(Stored data)

• • • •

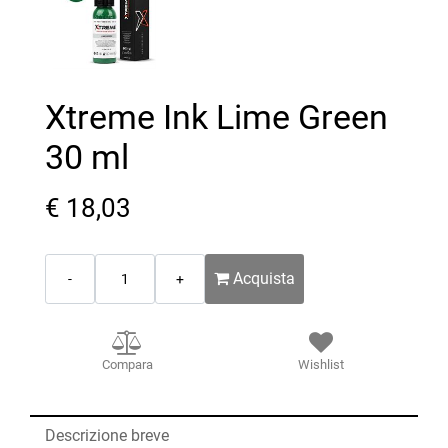
Xtreme Ink Lime Green
30 ml
€ 18,03
Quantità
Acquista
Compara
Wishlist
Descrizione breve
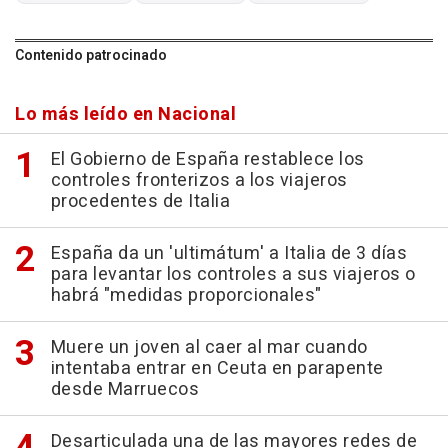
Contenido patrocinado
Lo más leído en Nacional
El Gobierno de España restablece los
controles fronterizos a los viajeros
procedentes de Italia
España da un 'ultimátum' a Italia de 3 días
para levantar los controles a sus viajeros o
habrá "medidas proporcionales"
Muere un joven al caer al mar cuando
intentaba entrar en Ceuta en parapente
desde Marruecos
Desarticulada una de las mayores redes de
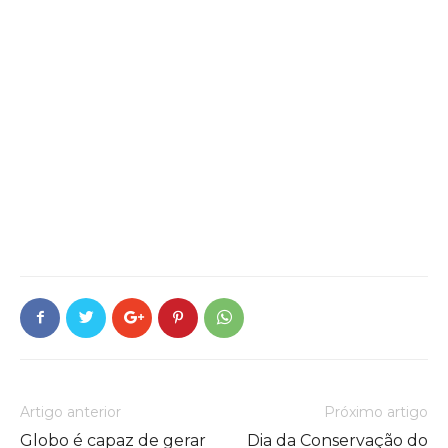
Artigo anterior
Próximo artigo
Globo é capaz de gerar
Dia da Conservação do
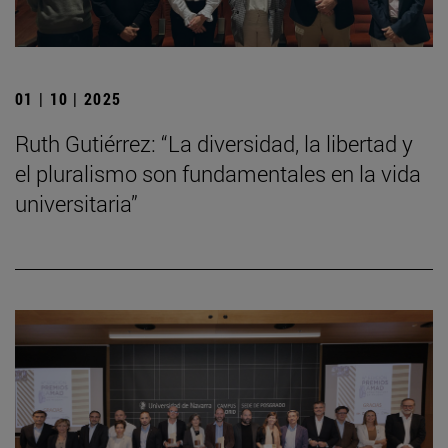
01 | 10 | 2025
Ruth Gutiérrez: “La diversidad, la libertad y
el pluralismo son fundamentales en la vida
universitaria”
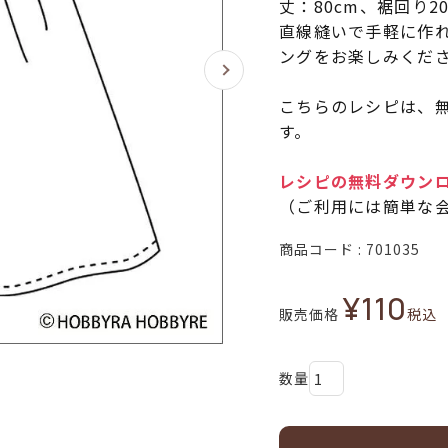
丈：80cm、裾回り20
直線縫いで手軽に作
ングをお楽しみくだ
こちらのレシピは、無
す。
レシピの無料ダウン
（ご利用には簡単な
商品コード
701035
¥
110
販売価格
税込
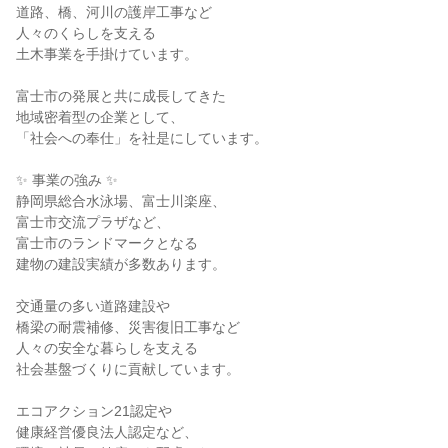
道路、橋、河川の護岸工事など
人々のくらしを支える
土木事業を手掛けています。
富士市の発展と共に成長してきた
地域密着型の企業として、
「社会への奉仕」を社是にしています。
✨ 事業の強み ✨
静岡県総合水泳場、富士川楽座、
富士市交流プラザなど、
富士市のランドマークとなる
建物の建設実績が多数あります。
交通量の多い道路建設や
橋梁の耐震補修、災害復旧工事など
人々の安全な暮らしを支える
社会基盤づくりに貢献しています。
エコアクション21認定や
健康経営優良法人認定など、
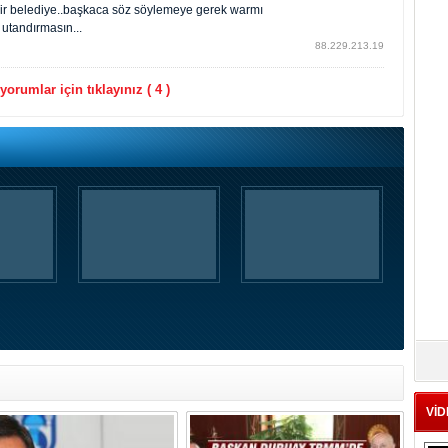
 bir belediye..başkaca söz söylemeye gerek warmı
utandırmasın...
88.229.213.19
orumlar için tıklayınız ( 4 )
VİD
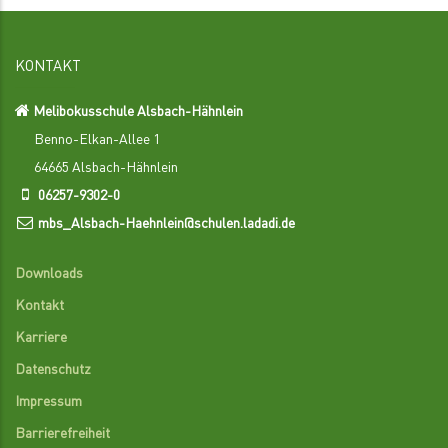
KONTAKT
Melibokusschule Alsbach-Hähnlein
Benno-Elkan-Allee 1
64665 Alsbach-Hähnlein
06257-9302-0
mbs_Alsbach-Haehnlein@schulen.ladadi.de
Downloads
Kontakt
Karriere
Datenschutz
Impressum
Barrierefreiheit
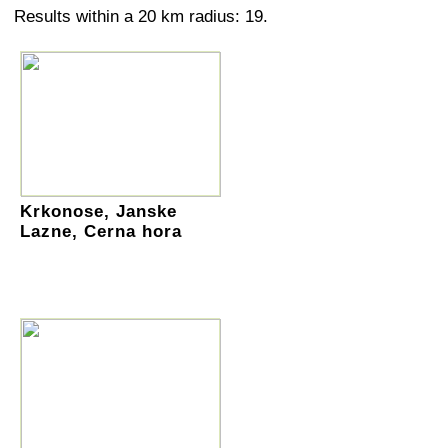
Results within a 20 km radius: 19.
Krkonose, Janske
Lazne, Cerna hora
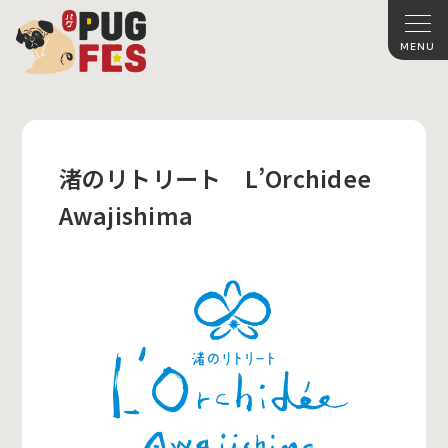
渚のリトリート L’Orchidee
Awajishima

• • • •

■ THE TASK
Could you repeat these lines exactly as they stand, leaving out the pictures?

■ SOLUTION FOR THIS EXERCISE
Xtreme Ink Lime Green
30 ml
€ 18,03
Quantità
Acquista
Compara
Wishlist
Descrizione breve
Contenido patrocinado
Lo más leído en Nacional
El Gobierno de España restablece los
controles fronterizos a los viajeros
procedentes de Italia
España da un 'ultimátum' a Italia de 3 días
para levantar los controles a sus viajeros o
habrá "medidas proporcionales"
Muere un joven al caer al mar cuando
intentaba entrar en Ceuta en parapente
desde Marruecos
Desarticulada una de las mayores redes de
Artigo anterior
Próximo artigo
Globo é capaz de gerar
Dia da Conservação do
01 | 10 | 2025
Ruth Gutiérrez: “La diversidad, la libertad y
el pluralismo son fundamentales en la vida
universitaria”
丈：80cm、裾回り20
直線縫いで手軽に作
ングをお楽しみくだ
こちらのレシピは、無
す。
レシピの無料ダウン
（ご利用には簡単な
商品コード
701035
¥
110
販売価格
税込
道路、橋、河川の護岸工事など
人々のくらしを支える
土木事業を手掛けています。
富士市の発展と共に成長してきた
地域密着型の企業として、
「社会への奉仕」を社是にしています。
✨ 事業の強み ✨
静岡県総合水泳場、富士川楽座、
富士市交流プラザなど、
富士市のランドマークとなる
建物の建設実績が多数あります。
交通量の多い道路建設や
橋梁の耐震補修、災害復旧工事など
人々の安全な暮らしを支える
社会基盤づくりに貢献しています。
エコアクション21認定や
健康経営優良法人認定など、
 bir belediye..başkaca söz söylemeye gerek warmı
utandırmasın...
88.229.213.19
orumlar için tıklayınız ( 4 )
VİD
KONTAKT
Melibokusschule Alsbach-Hähnlein
Benno-Elkan-Allee 1
64665 Alsbach-Hähnlein
06257-9302-0
mbs_Alsbach-Haehnlein@schulen.ladadi.de
Downloads
Kontakt
Karriere
Datenschutz
Impressum
Barrierefreiheit
Results within a 20 km radius: 19.
Krkonose, Janske
Lazne, Cerna hora
渚のリトリート L’Orchidee
Awajishima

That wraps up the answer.